You should always do backups, no matter if you use raid1 or not. But yes, I really would recommend using raid1/mirroring so you get less downtime and less work setting up everything again when your SSDs are failing. And then will fail sooner or later, the question is how fast. SSDs are consumables that will damage with each bit of write, like the tires on a car that will wear with each mile you drive. So best to plan accordingly and always have some recent backups and best case also some parity so a failing SSDs won't affect you.

First you should backup all your config and guests to your NAS. Then you can wipe the SSDs and benchmark each of them with fio to see which disk got the best latency/throughput/IOPS performance.

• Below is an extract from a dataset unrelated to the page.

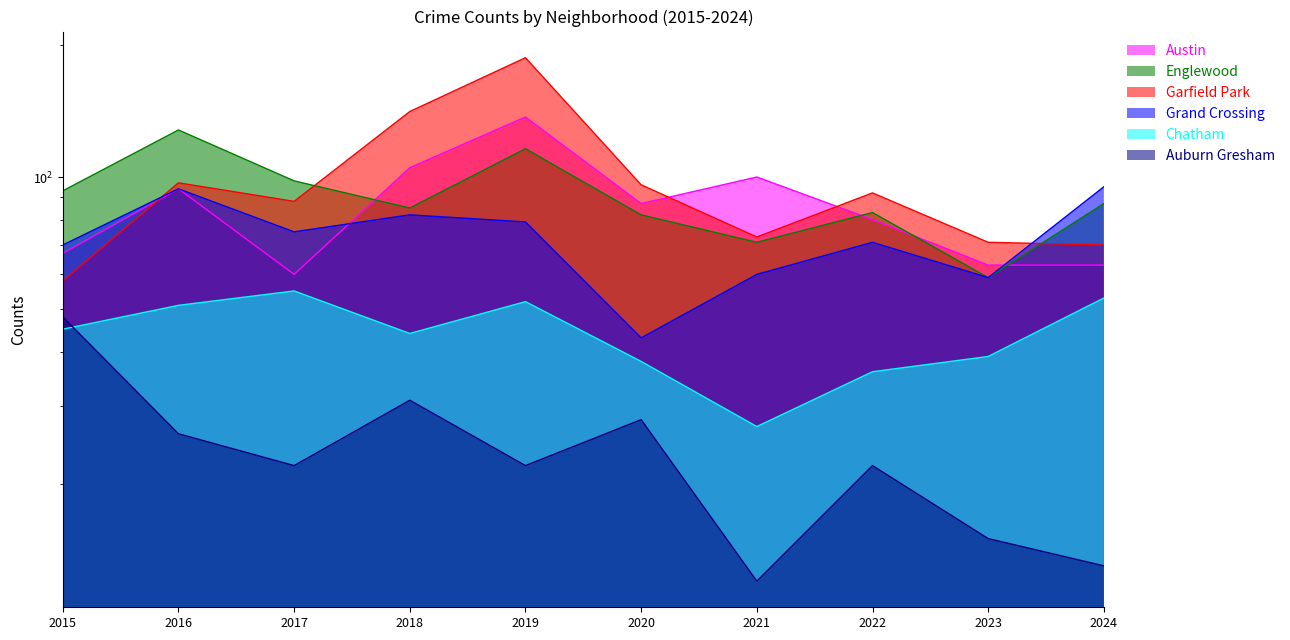

True or false: Chatham and Austin intersect in this chart.

False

Then you could try a PVE installation with LVM-Thin on the single faster disk, restore your guests from the NAS and see if that is enough to bring the IO delay down. If it doesn't you might want to buy an enterprise SSD. Something like a SEDC500M/480G or MTFDHBA480TDF-1AW1ZABYY isn't that expensive.
Isn't RAID1 sort of a backup itself? It's rare condition to have 2 SSDs failing at the same time. Could you also recommend enterprise level nvme m.2 SSD?